本文の抜粋 »
NISQプロセッサやシミュレータの開発は、大規模万能量子コンピュータの実現をめざす上でも重要なステップです。NISQプロセッサはすでに量子優位性(ある程度の数の量子ビットしか持たない量子プロセッサであっても、数兆個のトランジスタを用いた今日のスーパーコンピュータよりも高速に、何かしらのタスクを遂行し得ること)を示しています。このことは、量子的なアプローチが持つ潜在能力を示した点で重要です。そして、これらNISQプロセッサでの成果が、量子コンピュータにおけるシステム全体の構成やレイヤデザイン、またそれらが現実にどのように動作するのかを解明するというより大きな課題へと、研究のフォーカスに大きな転機をもたらしたことは特筆すべき重要な点でしょう。

実施する作業 »
[a] 抜粋によると、NISQプロセッサはすでに何を示していますか。
[b] 抜粋の内容を2文でまとめてください。
[c] 抜粋のうち「NISQプロセッサやシミュレ」から始まり「特筆すべき重要な点でしょう。」で終わる部分を、「スーパーコンピュータ」を「古典コンピュータ」に置き換えて書き直してください。
このあとの記録は、上の抜粋とは関係がありません。

提供された情報 »
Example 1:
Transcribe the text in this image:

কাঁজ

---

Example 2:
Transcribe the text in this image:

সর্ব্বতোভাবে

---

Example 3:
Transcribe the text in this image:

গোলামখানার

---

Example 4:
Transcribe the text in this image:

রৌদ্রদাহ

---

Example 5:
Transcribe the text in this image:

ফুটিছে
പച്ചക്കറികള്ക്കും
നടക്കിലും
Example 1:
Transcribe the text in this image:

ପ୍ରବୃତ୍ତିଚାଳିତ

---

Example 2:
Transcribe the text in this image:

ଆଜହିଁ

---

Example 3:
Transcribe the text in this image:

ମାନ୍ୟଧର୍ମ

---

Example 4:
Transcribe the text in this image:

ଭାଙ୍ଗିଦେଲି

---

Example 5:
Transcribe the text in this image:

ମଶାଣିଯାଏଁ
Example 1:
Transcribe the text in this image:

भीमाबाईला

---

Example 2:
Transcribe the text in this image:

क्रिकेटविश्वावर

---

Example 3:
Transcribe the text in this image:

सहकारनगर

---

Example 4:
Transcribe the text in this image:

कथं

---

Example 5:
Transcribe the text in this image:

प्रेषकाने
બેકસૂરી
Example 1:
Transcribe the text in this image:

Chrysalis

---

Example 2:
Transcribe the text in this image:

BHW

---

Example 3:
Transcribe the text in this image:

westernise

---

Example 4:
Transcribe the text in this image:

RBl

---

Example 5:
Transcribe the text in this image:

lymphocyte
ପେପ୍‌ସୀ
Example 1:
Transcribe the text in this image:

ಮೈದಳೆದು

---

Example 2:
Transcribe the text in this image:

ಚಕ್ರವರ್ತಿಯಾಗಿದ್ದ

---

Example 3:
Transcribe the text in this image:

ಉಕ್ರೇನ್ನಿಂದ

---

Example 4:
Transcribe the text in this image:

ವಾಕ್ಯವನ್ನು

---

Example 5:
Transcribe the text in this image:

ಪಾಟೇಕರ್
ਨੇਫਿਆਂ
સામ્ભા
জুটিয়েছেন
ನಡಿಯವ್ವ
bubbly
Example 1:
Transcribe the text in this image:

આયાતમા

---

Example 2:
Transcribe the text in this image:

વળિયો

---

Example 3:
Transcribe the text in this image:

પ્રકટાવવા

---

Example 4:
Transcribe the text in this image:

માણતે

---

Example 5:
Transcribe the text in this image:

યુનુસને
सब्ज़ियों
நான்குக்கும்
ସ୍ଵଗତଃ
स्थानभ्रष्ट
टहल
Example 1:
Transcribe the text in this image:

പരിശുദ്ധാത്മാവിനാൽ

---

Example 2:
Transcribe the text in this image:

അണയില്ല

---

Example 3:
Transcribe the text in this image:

作業ごとの回答 »
[a] 量子優位性です。

[b] NISQプロセッサやシミュレータの開発は大規模万能量子コンピュータの実現に向けた重要なステップであり、NISQプロセッサはすでに量子優位性を示して量子的なアプローチの潜在能力を明らかにしました。さらにその成果によって、研究の焦点は量子コンピュータのシステム全体の構成やレイヤデザイン、それらの実際の動作の解明というより大きな課題へと大きく転換しました。

[c]
NISQプロセッサやシミュレータの開発は、大規模万能量子コンピュータの実現をめざす上でも重要なステップです。NISQプロセッサはすでに量子優位性(ある程度の数の量子ビットしか持たない量子プロセッサであっても、数兆個のトランジスタを用いた今日の古典コンピュータよりも高速に、何かしらのタスクを遂行し得ること)を示しています。このことは、量子的なアプローチが持つ潜在能力を示した点で重要です。そして、これらNISQプロセッサでの成果が、量子コンピュータにおけるシステム全体の構成やレイヤデザイン、またそれらが現実にどのように動作するのかを解明するというより大きな課題へと、研究のフォーカスに大きな転機をもたらしたことは特筆すべき重要な点でしょう。